| Exercise text |
==================================================

To Avoid Economic Crises We Need to Look at Evidence from Economic History

(p. 1093) Methodologically, the most fundamental and forceful message from the book is that, by ignoring history and the fact that crises remain frequent, recurrent, episodic events–in both rich and poor countries–almost everyone, including researchers and policymakers, made themselves vulnerable to the wishful thinking encapsulated in the book’s title. There is a deeper statistical point here. Crises, and for that matter large recessions and other phenomena that are of first-order interest given their implications for economic activity, occur at quite a low frequency. They are rare events, meaning that they do not occur so frequently, at least for most countries in a short-span time series. Thus recent experience can be an unfaithful guide for scholars and statesmen alike, a good example being the complacent thinking that accompanied the erstwhile Great Moderation of recent decades even as financial pressures built up nationally and internationally. Possibly the most important lesson that readers will take away from this book is that if we are to do better in future, from our policy thinking in the chambers of power to our macroeconometric analyses in academe, (p. 1094) we need to admit the existence of, and come to grips with, a much broader universe of evidence.

==================================================

| Work instructions |
1) In the passage on economic crises, the phrase beginning "crises remain" uses several adjectives to describe crises. List those adjectives.
2) State whether each statement agrees with the passage on economic crises. Give yes or no and quote the deciding words.
(a) Crises occur only in poor countries.
(b) Crises occur at quite a low frequency.
(c) Recent experience is a reliable guide for scholars and statesmen.
3) Proceed with the passage on economic crises, beginning after its last sentence.

(Items from a data source)
==================================================

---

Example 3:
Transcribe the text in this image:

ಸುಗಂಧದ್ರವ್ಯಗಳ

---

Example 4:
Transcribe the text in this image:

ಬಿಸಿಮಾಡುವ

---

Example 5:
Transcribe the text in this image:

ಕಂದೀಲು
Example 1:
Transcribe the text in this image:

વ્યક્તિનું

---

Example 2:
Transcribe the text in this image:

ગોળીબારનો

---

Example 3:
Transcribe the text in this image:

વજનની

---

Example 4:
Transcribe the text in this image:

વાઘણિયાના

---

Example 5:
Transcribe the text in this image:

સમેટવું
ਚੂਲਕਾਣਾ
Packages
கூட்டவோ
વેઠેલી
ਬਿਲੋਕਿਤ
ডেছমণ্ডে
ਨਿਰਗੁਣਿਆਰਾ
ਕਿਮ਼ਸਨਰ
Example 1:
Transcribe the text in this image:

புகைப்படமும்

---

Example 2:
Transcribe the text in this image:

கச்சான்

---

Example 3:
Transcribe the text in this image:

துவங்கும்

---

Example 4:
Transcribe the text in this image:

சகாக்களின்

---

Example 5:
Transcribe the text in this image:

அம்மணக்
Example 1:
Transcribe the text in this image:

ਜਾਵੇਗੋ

==================================================

| Task-by-task answers |
1) frequent, recurrent, episodic

2)
(a) No: "in both rich and poor countries"
(b) Yes: "occur at quite a low frequency"
(c) No: "recent experience can be an unfaithful guide for scholars and statesmen alike"

3)
For the full review, see:
Taylor, Alan M. “Global Financial Stability and the Lessons of History: A Review of Carmen M. Reinhart and Kenneth S. Rogoff’s This Time Is Different: Eight Centuries of Financial Folly.” Journal of Economic Literature 50, no. 4 (Dec. 2012): 1092-105.
(Note: italics in original.)

The book that Taylor reviews, is:
Reinhart, Carmen M., and Kenneth Rogoff. This Time Is Different: Eight Centuries of Financial Folly. Princeton, NJ: Princeton University Press, 2009.